Reached out a hand to touch your face,
you're slowly disappearing from my view.
- I Ran (So Far Away) A Flock Of Seagulls
~x~
Red; the deep rust shade of Accrington brick spilling out over the pure white leather of her jacket and onto the cold stone slabs beneath her.
He stood motionless before her, stunned; the reverberations of the recoil still pulsing up his arm. He had pulled the trigger. The dead weight in his right hand that pinned his arm to his side had placed a bullet within her that was drawing the life from her as he watched on.
She was fading away from him. No sound escaped her lips, no yell of pain, no cry for help.
He felt the sensation of bodies pushing past him whilst he remained rooted to the spot, unable to tear his eyes away from the look of dumb confusion and fear upon her face.
He could hear the voices of his colleagues about him.
"Ma'am, are you okay, Ma'am Can you hear me?"
"Someone get an ambulance. Quick!"
"Don't just stand there, go.
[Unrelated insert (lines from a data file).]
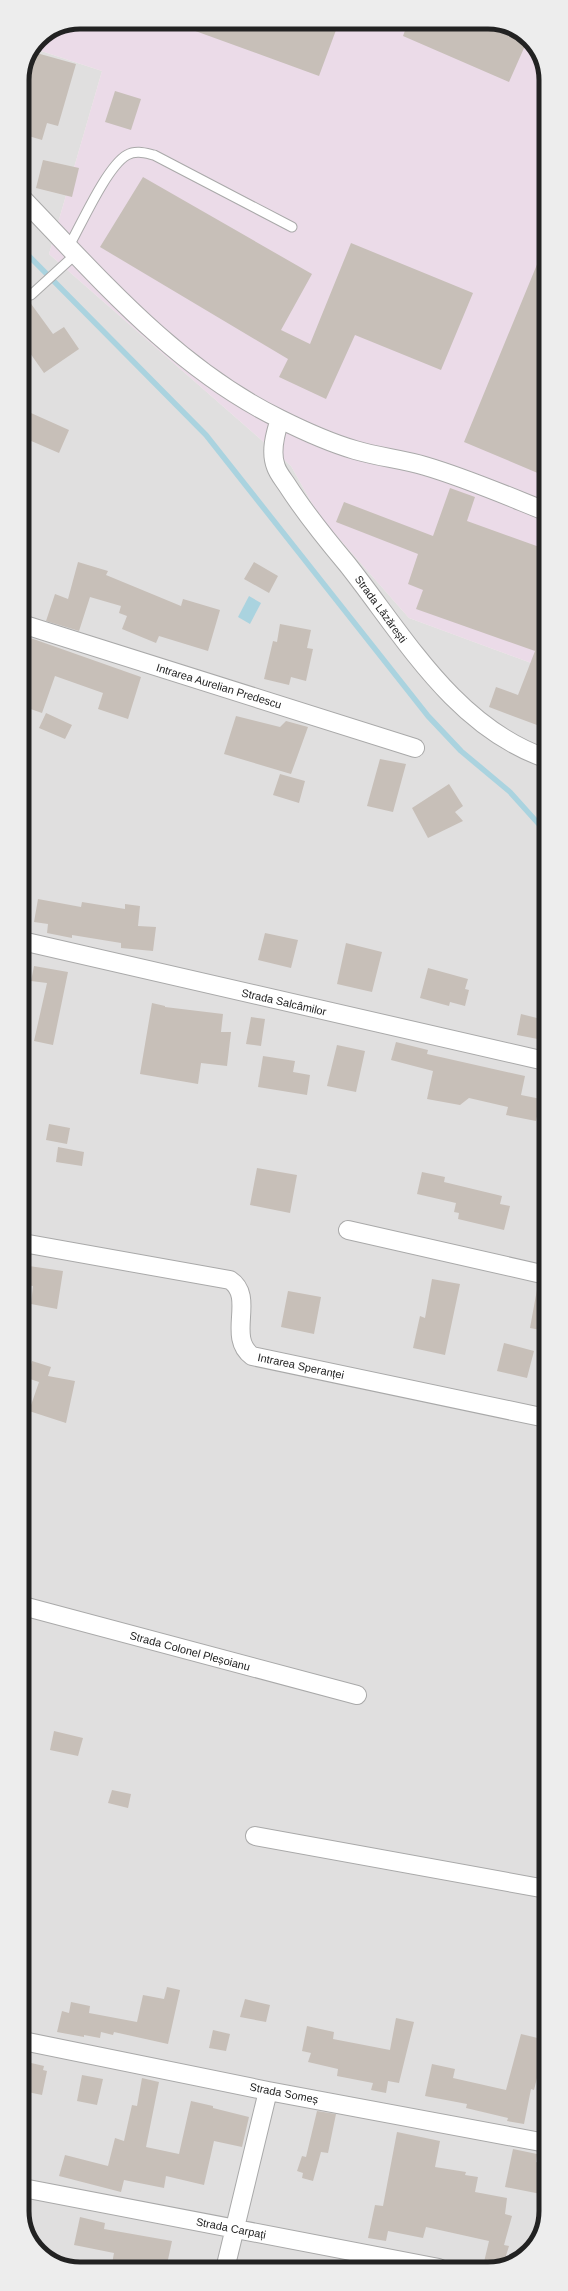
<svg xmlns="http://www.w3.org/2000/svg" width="568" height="2291" font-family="Arial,sans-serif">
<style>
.residential{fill:#e0dfdf}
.industrial{fill:#ebdbe8}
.water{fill:#aad3df}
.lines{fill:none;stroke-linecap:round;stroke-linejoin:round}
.stream{stroke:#aad3df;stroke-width:5.5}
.building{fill:#c7bfb8}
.lane-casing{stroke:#a9a9a9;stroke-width:11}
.street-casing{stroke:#a9a9a9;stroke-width:20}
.lane{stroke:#fff;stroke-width:9}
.street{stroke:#fff;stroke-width:18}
.labels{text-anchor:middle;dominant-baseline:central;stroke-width:3;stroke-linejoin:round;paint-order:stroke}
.street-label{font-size:11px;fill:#222;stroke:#fff}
.rim{fill:none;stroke:#222;stroke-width:5}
</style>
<rect width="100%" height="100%" fill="#f2efe9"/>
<!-- residential -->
<path class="residential" d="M35,49L102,71L49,254L291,466L319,516L409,618L545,668L546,2211L532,2249L499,2268L76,2269L42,2254L23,2222L22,80Z"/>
<!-- industrial -->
<path class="industrial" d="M80,22H495L526,37L545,69V668L409,618L319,516L291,466L49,254L102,71L35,49L39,39Z"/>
<!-- water -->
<path class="water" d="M249,596L261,603L250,624L238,617Z"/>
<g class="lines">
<!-- stream -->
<path class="stream" d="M22,249L206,435L428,716L461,751L510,792L545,831"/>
</g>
<!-- building -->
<path class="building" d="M176,22H339L319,76L176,24Z
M408,22H495L528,39L509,82L403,36Z
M33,52L76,64L58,126L47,123L42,140L22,134V93Z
M115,91L141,99L131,130L105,122Z
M43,160L79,168L72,197L36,188Z
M143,177L312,274L281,330L310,344L351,243L473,293L441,370L355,335L326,399L279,377L288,359L100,247Z
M545,245V460L540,474L464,442Z
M22,300L29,301L53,334L64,327L79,349L44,373L30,353L22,359Z
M22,409L69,430L59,453L22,437Z
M450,488L475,497L467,521L545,549V728L489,707L496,687L518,695L535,651L416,609L423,590L408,584L418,554L336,522L344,502L433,536Z
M78,562L108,571L106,575L181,606L183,599L220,610L208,651L159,636L156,643L122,629L127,616L119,613L121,606L90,597L79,631L46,621L55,594L68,599Z
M254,562L278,576L269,593L244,579Z
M280,624L311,630L307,648L313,649L306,681L291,677L289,685L264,679L273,641L277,642Z
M22,635L141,677L128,719L98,709L103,693L55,676L42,713L22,706Z
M46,713L72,725L65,739L39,728Z
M236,716L280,727L286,721L308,727L291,774L224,754Z
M380,759L406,764L393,812L367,806Z
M280,774L305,781L299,803L273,795Z
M449,784L463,806L455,812L463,821L428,838L412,808Z
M38,899L81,907L82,902L125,909V904L140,906L138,926L156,927L153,951L121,948V943L72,935V938L47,933L48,924L34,922Z
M265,933L298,940L291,968L258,960Z
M346,943L382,952L372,992L337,984Z
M34,966L68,972L53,1045L34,1041L47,983L31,981Z
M428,968L468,979L465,989L469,990L465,1006L450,1002L449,1006L420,998Z
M152,1003L165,1006V1007L223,1014L221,1032H231L227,1066L201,1063L198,1084L140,1074Z
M521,1014L545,1020L543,1040L517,1035Z
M251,1017L265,1019L261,1046L246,1044Z
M396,1042L428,1050L427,1054L525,1076L521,1095L541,1099L536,1121L506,1115L508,1107L469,1098L460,1105L427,1099L433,1071L391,1060Z
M337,1045L365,1051L356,1092L327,1086Z
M263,1056L295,1061L293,1072L310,1075L307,1095L258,1087Z
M49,1124L70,1128L67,1144L46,1140Z
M58,1147L84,1152L82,1166L56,1162Z
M257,1168L297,1175L290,1213L250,1205Z
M422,1172L445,1177L444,1182L502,1196L500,1204L510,1206L504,1230L458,1219L459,1213L454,1212L456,1203L417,1194Z
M29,1266L63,1271L57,1309L31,1304L33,1286L26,1285Z
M432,1279L460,1284L445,1355L413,1348L420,1316L425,1318Z
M538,1284L546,1285V1331L530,1328Z
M288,1291L321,1297L314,1334L281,1327Z
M504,1343L534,1351L527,1378L497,1371Z
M32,1361L51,1367L48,1376L75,1381L66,1423L29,1411L39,1382L27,1378Z
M54,1731L83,1738L78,1756L50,1750Z
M112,1790L131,1794L128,1808L108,1803Z
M167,1987L180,1990L168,2044L114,2032L113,2035L101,2032L100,2038L84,2035V2037L57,2032L62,2011L69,2013L71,2002L90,2006L89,2013L137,2022L143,1995L164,1999Z
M245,1999L270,2005L266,2022L240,2017Z
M396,2018L414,2022L399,2083L388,2081L386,2093L371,2090L373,2083L337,2076L338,2069L308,2062L311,2053L302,2051L307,2026L334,2032L333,2039L390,2050Z
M213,2030L230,2034L226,2051L209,2048Z
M521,2034L546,2040V2063L541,2080L537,2078L534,2090L531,2089L524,2124L507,2121L508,2118L466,2108L467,2104L425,2096L432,2064L455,2069L453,2078L506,2090Z
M27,2062L44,2066L43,2070L47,2071L42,2095L23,2091Z
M82,2075L103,2079L97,2105L77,2101Z
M142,2078L159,2082L146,2147L179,2154L191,2101L213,2106V2108L249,2117L242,2147L214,2141L204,2185L166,2176L164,2188L124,2180L121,2192L59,2176L65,2155L108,2166L115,2138L124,2141L132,2105L137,2106Z
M317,2111L336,2114L328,2153L321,2152L313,2181L302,2178L303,2173L297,2171L302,2156L306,2157Z
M397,2132L440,2141L435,2167L466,2172L465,2175L478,2177L475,2192L507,2198L505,2214L512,2216L504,2245L509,2246L505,2259L501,2258L500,2266L484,2262L489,2241L426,2227L423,2238L388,2231L386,2241L368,2238L375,2205L383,2206Z
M513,2149L537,2154L536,2162L546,2164V2195L505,2187Z
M80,2217L105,2223L104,2229L172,2241L166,2269H148L133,2266V2269H111L114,2253L74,2245Z"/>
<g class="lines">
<!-- lane casing -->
<g class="lane-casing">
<path id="lane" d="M69,246C81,225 107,166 127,155C136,150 145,153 154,155L292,227
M22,294L31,295L76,254"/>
</g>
<!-- street casing -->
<g class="street-casing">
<path id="street" d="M22,198C100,279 177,369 280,419C302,430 331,443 355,450C378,457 402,459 425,466C466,478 505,495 545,511
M280,419C275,434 270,452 276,467C278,473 283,479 287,485C305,513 326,539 347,564C404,636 454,726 545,758
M22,624L415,748
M22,941L545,1061
M348,1230L546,1275
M23,1243L230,1280C256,1297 226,1337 252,1356L546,1418
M23,1606L357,1695
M255,1836L546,1889
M23,2041L268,2091L546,2143
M23,2188L439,2268
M225,2269L268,2091"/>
</g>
<!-- lane -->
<use href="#lane" class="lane"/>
<!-- street -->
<use href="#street" class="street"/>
</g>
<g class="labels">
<!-- street labels -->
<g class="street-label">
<text transform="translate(381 609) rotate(54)">Strada Lăzărești</text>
<text transform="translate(219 686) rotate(17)">Intrarea Aurelian Predescu</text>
<text transform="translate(284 1002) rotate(13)">Strada Salcâmilor</text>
<text transform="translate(301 1366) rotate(12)">Intrarea Speranței</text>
<text transform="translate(190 1651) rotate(15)">Strada Colonel Pleșoianu</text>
<text transform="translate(284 2093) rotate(11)">Strada Someș</text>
<text transform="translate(231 2228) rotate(11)">Strada Carpați</text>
</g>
</g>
<!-- crop -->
<path d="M0 0H568V2291H0ZM80 29H488A51 51 0 0 1 539 80V2211A51 51 0 0 1 488 2262H80A51 51 0 0 1 29 2211V80A51 51 0 0 1 80 29Z" fill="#ededed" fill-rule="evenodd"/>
<path class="rim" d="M80 29H488A51 51 0 0 1 539 80V2211A51 51 0 0 1 488 2262H80A51 51 0 0 1 29 2211V80A51 51 0 0 1 80 29Z"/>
</svg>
Now!"
Her eyelids fluttered and closed.
He stumbled backwards; the serrated scraping of leather sole against limestone a jarring echo in his head.
"Guv, GUV!"
The voice was behind him now, becoming fainter as the sound of his feet pounding on the ground and the heavy thud of his heart in his chest flooded his ears as he ran, ran harder than he had ever done before; the utilitarian telephone box on the street corner a bright flash in the corner of his eye as he sprinted by.
"Guv, wait up!"
The voice was closer, another set of footfalls joined his but he didn't look back.
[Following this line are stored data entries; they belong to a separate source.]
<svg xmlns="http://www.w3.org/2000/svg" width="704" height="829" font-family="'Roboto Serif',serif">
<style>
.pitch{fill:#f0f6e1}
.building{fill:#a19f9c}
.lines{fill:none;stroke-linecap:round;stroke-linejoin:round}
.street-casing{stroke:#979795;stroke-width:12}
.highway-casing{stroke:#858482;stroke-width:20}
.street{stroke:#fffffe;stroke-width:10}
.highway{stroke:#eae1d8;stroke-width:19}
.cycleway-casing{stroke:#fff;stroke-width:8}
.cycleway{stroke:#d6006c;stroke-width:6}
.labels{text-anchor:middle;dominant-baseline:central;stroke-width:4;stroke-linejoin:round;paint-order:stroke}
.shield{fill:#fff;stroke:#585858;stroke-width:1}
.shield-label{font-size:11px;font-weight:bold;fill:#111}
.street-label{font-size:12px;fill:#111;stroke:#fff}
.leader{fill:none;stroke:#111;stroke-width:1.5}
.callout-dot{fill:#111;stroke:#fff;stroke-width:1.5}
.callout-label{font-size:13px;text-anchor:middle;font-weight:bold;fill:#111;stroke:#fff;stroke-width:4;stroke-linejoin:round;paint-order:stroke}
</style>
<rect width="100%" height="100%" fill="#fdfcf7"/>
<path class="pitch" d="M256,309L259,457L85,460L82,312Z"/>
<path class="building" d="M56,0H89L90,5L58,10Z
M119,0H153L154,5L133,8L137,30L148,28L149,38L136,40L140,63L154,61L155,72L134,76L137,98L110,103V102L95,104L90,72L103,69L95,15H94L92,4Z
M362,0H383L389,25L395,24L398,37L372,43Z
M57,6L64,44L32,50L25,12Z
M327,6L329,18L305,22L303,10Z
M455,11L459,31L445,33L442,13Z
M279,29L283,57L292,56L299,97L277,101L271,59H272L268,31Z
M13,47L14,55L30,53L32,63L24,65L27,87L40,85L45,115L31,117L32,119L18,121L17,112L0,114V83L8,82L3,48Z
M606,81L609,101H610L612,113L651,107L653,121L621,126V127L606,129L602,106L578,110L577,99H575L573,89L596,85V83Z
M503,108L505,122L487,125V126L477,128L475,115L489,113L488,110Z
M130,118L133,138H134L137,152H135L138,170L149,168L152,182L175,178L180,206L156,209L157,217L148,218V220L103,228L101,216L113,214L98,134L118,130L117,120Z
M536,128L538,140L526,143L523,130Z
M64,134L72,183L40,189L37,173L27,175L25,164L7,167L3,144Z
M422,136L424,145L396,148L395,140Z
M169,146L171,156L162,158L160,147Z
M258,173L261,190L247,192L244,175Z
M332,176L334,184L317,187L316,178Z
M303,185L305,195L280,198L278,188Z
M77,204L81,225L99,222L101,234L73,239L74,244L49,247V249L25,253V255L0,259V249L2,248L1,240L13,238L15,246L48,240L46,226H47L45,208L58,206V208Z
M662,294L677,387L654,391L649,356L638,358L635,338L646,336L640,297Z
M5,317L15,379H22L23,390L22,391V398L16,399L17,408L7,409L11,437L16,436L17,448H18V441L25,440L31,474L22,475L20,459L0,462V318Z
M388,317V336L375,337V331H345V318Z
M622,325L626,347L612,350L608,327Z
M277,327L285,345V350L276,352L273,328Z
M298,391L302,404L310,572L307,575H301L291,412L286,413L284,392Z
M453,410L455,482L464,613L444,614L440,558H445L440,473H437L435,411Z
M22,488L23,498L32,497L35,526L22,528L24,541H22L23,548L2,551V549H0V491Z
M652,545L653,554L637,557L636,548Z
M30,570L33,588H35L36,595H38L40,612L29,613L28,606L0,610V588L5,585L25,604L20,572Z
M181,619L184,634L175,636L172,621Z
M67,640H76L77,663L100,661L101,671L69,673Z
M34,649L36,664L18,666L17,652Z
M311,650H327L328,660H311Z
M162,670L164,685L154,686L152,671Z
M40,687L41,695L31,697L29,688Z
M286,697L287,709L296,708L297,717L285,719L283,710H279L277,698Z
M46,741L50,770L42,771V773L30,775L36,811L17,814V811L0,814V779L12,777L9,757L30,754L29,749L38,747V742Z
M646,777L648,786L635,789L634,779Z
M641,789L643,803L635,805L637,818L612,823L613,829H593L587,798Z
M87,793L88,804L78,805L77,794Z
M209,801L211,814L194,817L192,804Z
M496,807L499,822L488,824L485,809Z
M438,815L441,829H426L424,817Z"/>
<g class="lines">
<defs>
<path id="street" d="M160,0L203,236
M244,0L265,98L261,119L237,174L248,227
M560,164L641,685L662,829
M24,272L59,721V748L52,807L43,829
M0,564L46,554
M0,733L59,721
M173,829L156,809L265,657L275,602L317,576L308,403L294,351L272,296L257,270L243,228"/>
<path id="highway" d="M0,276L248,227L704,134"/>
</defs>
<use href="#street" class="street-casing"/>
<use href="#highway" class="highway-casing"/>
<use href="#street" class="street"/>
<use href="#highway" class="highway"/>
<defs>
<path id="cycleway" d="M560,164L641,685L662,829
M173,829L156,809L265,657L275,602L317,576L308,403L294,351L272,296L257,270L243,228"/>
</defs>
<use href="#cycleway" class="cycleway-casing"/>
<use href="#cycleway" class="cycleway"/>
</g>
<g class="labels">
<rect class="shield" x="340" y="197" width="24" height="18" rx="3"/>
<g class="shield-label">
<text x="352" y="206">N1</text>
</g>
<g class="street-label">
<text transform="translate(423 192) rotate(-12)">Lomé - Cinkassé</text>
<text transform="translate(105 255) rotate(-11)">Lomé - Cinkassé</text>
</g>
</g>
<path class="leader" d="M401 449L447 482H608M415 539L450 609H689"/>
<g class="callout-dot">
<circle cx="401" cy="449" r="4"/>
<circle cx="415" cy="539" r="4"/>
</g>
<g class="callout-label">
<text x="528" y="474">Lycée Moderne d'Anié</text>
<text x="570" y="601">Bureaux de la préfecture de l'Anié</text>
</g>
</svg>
Firecracker charges exploded in his legs with each impact of his boots upon the glistening tarmac. The lungs behind his ribcage flared like incendiaries but still he ran blindly on, acutely, perversely aware that he felt more alive than he had in months. Whilst the woman whose life he had surely stolen lay stricken on the frigid ground as it drained away from her.
He reached the Quattro, yanked open the driver's door and dived in, slamming it shut behind him and depressing the lock. His hands were shaking so much with the adrenaline and exertion from his flight that he fumbled the keys in the ignition. His pursuer was at the door, levering the handle and hammering hard on the window."
"Guv, GUV... GENE!"
The keys tumbled from his shaking hands into the footwell, he bent to retrieve them and when he raised his head again he found himself face to face with Ray, who was leaning over the bonnet of the Audi, banging on the windscreen.
He placed the key in the ignition and paused momentarily, fixing his DS with a steely eyed stare. Ray starred back, obstinate, unflinching.
He turned the key, the engine fired. He stamped on the accelerator sending the revs soaring above the red line; Ray's defiant look faltered.
He released the brake, the car shot forward and Ray leapt headlong into the gutter. The last he saw of Ray Carling was a despairing figure reflected in the rear view mirror as he took a right-hander at breakneck speed, racing away from the scene with no real thought as to where he might be headed.
As he careered towards the river an ambulance passed in the opposite direction, its sirens screeching. Seconds later the ambulance was followed by several marked squad cars and he turned his face away as they passed; the action of a guilty man.
Crossing to the South bank over Tower Bridge he sped on, thinking of nothing else but putting as much distance as possible between him and Metropolitan Polices' finest who would undoubtedly be looking for him by now.
Weaving his way through the early evening rush hour traffic he eventually found himself cruising the eerily deserted streets of a dilapidated area close to the docks. Turning a corner the road opened out onto an expanse of waste ground beyond which lay the silted depths of the river Thames.
The effects of the adrenaline rush he experienced were beginning to subside. His hands still shook as they gripped the steering wheel, and though his heart still thudded in his chest like the pedal hitting the skin of a bass drum its tempo had slowed. Outside, sleet began to fall from heavy black clouds that brought in the night.
He drew the Quattro to a halt close to the waters edge, and with his hands still gripping the steering wheel he starred out to the opposite bank, transfixed by the slow sweep of the wiper-blades.